Landsat satellite imagery with its spatial and temporal resolution exhibited a good potential for estimating the final GY over different crops in a chronological rotation, at a relatively small field scale (11.07 ha). This is further stressed by the circumstance that the spatial resolution provided by the Landsat system (30 m) was shown sufficient to characterize crop variation across a field of moderate extension. This sets the premise for a wider use of satellite data in yield predictions during the growing season, beside their role in supporting site specific management of crop practices.

Simple ratio and NDVI were the two VIs most frequently selected as best indices, compared to EVI, SAVI, GNDVI, and GCI across stages ranging from vegetative (BBCH ~30s) to reproductive phase (BBCH ~70s). In contrast to this, SAVI never exhibited correlations with yield high enough during these stages, to be included among best VIs. Pixel level study demonstrated a generally good agreement between the five classes of VIs, on one side, and those of GY, on the other side.

Beside these 15 cases showing the best correlations with yield, two specific time frames were identified for winter wheat and the two spring dicots, showing high and consistent correlations between all remote indices, in general and final yields. Based on our data, this sets the premise for a reliable use of VIS in yield predictions. Outside these time frames, the relationships between VIs and GY are less consistent, and subjected to factors of difficult interpretation.

Future monitoring possibilities fostered by the Copernicus Sentinel 2 mission from the European Space Agency will allow imagery to be acquired from the year 2015 onwards, with spectral channels aligned with Landsat and Spot satellites.
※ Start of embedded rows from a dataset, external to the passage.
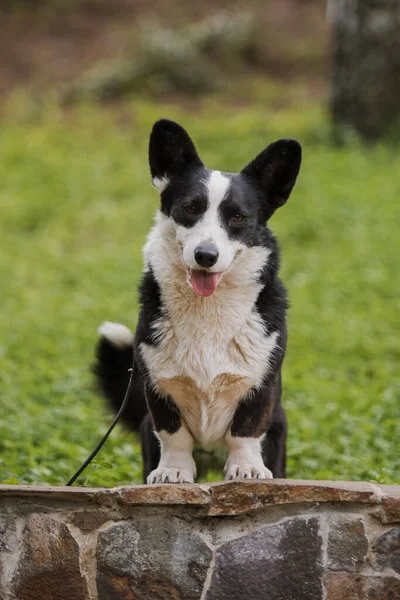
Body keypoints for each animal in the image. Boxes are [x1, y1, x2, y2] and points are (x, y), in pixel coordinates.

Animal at [93, 119, 300, 486]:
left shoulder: (260, 385)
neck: (208, 308)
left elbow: (245, 431)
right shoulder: (160, 388)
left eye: (238, 218)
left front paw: (247, 468)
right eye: (190, 209)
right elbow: (174, 436)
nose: (206, 255)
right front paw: (173, 471)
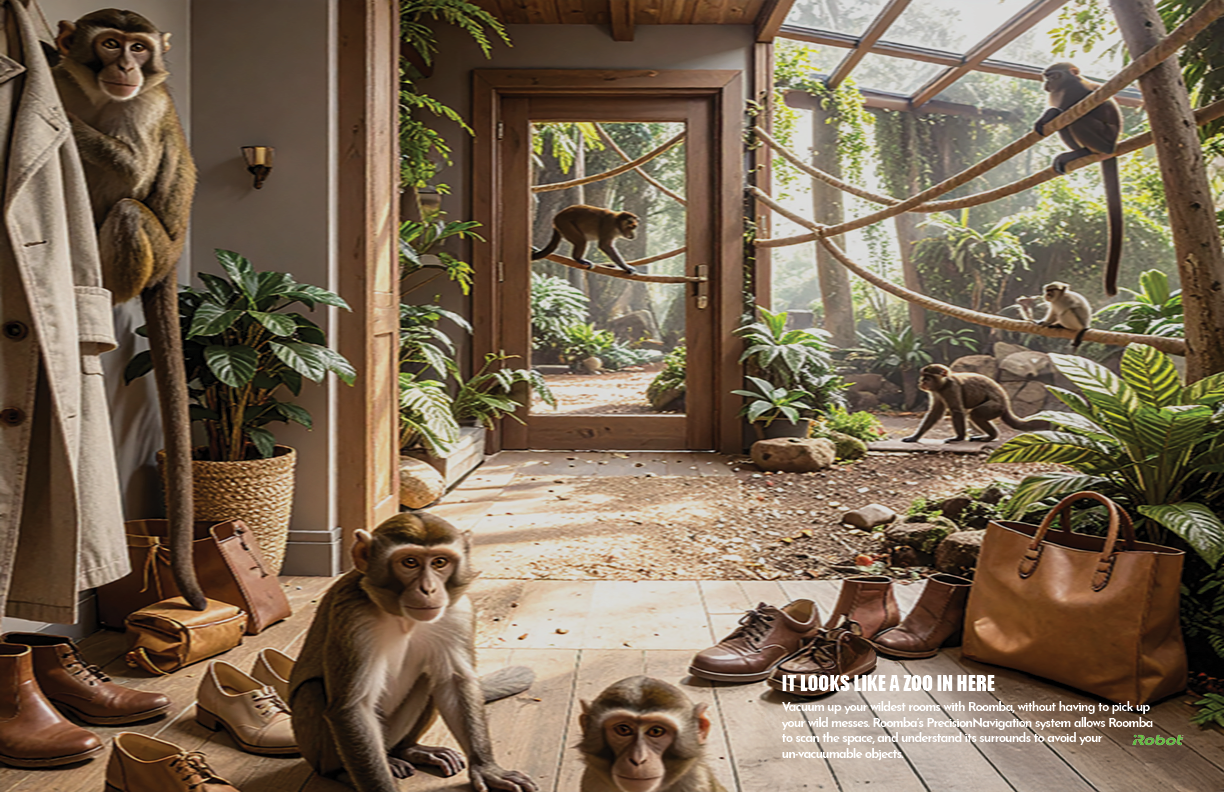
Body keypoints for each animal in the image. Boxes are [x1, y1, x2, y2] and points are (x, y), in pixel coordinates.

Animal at [52, 10, 204, 610]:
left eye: (139, 48)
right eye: (111, 43)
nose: (126, 66)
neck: (99, 95)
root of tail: (174, 260)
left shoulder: (147, 107)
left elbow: (136, 170)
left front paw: (67, 122)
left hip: (153, 251)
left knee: (130, 211)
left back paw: (96, 284)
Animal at [289, 512, 538, 792]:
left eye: (440, 562)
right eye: (409, 562)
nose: (428, 589)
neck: (402, 618)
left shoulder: (458, 613)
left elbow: (454, 683)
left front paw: (487, 768)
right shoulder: (354, 617)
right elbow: (353, 707)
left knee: (430, 678)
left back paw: (409, 750)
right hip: (322, 753)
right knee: (311, 691)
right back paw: (344, 772)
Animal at [901, 364, 1051, 444]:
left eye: (927, 377)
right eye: (923, 376)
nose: (921, 381)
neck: (943, 384)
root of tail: (1005, 401)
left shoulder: (951, 387)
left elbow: (957, 410)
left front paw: (959, 438)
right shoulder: (936, 391)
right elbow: (934, 413)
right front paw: (915, 437)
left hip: (996, 406)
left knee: (975, 414)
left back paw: (991, 436)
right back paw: (990, 436)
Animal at [1034, 62, 1124, 296]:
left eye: (1054, 76)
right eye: (1047, 76)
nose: (1047, 84)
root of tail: (1114, 143)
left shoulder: (1073, 91)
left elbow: (1064, 111)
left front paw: (1047, 115)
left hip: (1104, 135)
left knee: (1075, 119)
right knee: (1067, 123)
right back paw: (1079, 153)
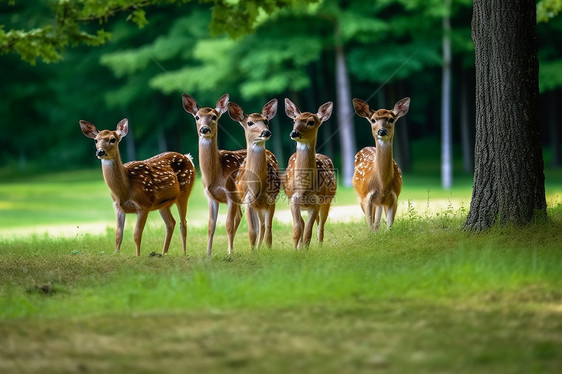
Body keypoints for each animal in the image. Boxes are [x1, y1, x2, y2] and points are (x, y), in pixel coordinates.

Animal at [77, 118, 194, 256]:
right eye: (96, 140)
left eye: (113, 139)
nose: (100, 151)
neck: (126, 188)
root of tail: (188, 157)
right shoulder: (118, 207)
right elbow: (118, 235)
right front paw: (116, 254)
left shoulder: (143, 205)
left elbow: (136, 234)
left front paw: (137, 256)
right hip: (163, 203)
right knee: (171, 223)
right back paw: (163, 253)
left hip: (184, 192)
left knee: (183, 223)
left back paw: (184, 253)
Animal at [182, 93, 245, 258]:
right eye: (197, 117)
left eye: (214, 117)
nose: (204, 129)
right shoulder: (210, 197)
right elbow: (211, 226)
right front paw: (208, 253)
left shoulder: (230, 193)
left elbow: (228, 224)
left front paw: (229, 253)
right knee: (240, 216)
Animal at [226, 98, 280, 248]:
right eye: (250, 123)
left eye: (266, 121)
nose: (266, 132)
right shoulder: (248, 200)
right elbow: (252, 233)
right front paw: (253, 251)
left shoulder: (271, 198)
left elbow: (268, 233)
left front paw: (268, 250)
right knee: (259, 227)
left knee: (263, 227)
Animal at [282, 98, 334, 248]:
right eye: (294, 120)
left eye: (311, 122)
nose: (294, 133)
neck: (303, 188)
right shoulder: (293, 200)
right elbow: (297, 230)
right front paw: (296, 250)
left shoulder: (316, 201)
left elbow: (308, 233)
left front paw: (305, 249)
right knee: (305, 224)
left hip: (327, 200)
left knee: (320, 225)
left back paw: (320, 246)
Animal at [352, 96, 410, 231]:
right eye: (373, 120)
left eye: (391, 119)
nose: (381, 131)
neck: (382, 185)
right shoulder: (367, 198)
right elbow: (370, 226)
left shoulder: (394, 198)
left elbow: (389, 227)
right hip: (360, 197)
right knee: (373, 222)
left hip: (380, 203)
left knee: (377, 221)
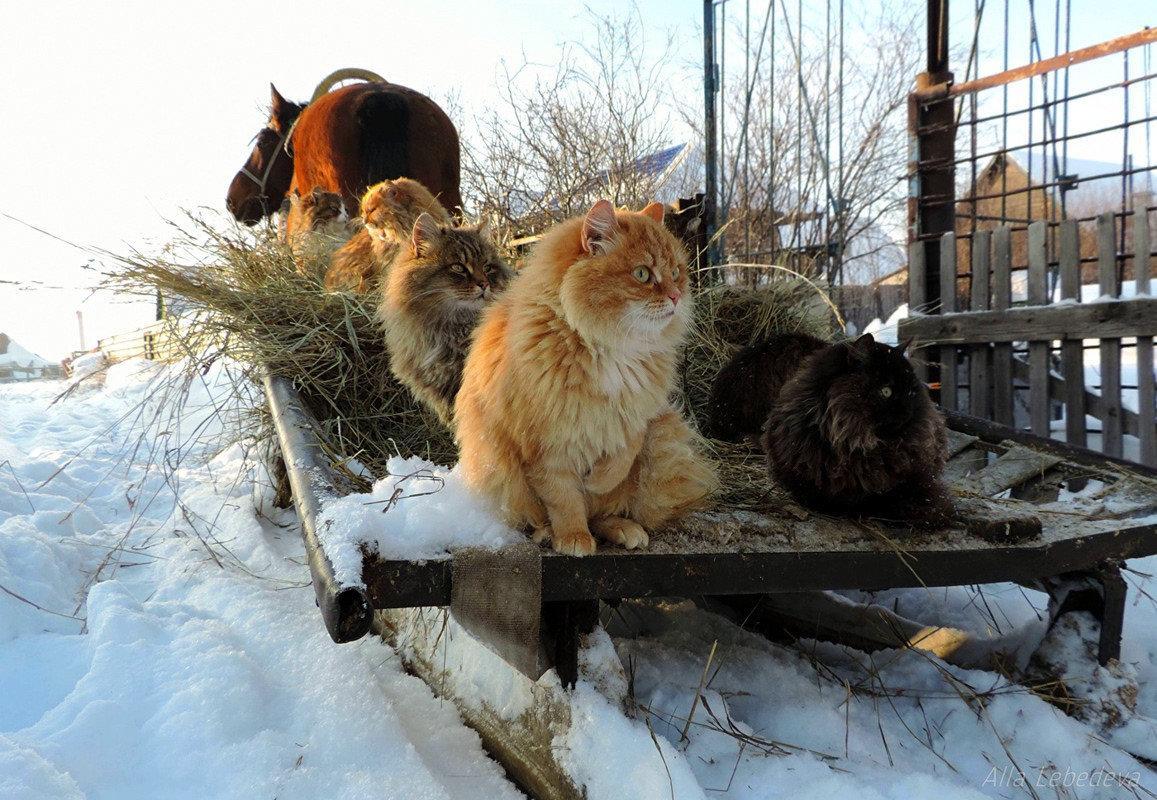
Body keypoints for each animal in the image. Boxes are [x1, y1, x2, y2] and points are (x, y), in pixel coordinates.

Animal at [453, 199, 717, 558]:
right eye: (642, 274)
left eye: (676, 273)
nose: (676, 296)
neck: (610, 347)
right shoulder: (548, 446)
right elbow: (565, 500)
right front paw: (573, 538)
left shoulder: (638, 418)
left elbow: (619, 462)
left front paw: (597, 481)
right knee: (543, 516)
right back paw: (548, 533)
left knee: (605, 513)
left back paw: (624, 529)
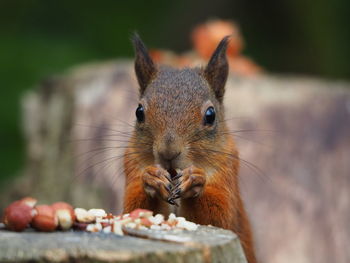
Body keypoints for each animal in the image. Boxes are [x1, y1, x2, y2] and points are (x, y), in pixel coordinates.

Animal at [123, 35, 258, 263]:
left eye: (211, 115)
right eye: (139, 112)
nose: (168, 152)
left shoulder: (228, 170)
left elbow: (220, 218)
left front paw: (194, 180)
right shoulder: (131, 163)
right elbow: (132, 209)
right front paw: (151, 177)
Improvements are expected from a higher spatial resolution (10–20 m) and radiometric resolution (reflectance registered with 16 bit). This is coupled with a revisit frequency of 2–3 days, ensuring the creation of dense time series for crop growth monitoring.

Based on this, good prospects may be envisaged for improved yield forecasts over large agricultural areas, as well as better support to farmers for specific decision management strategies.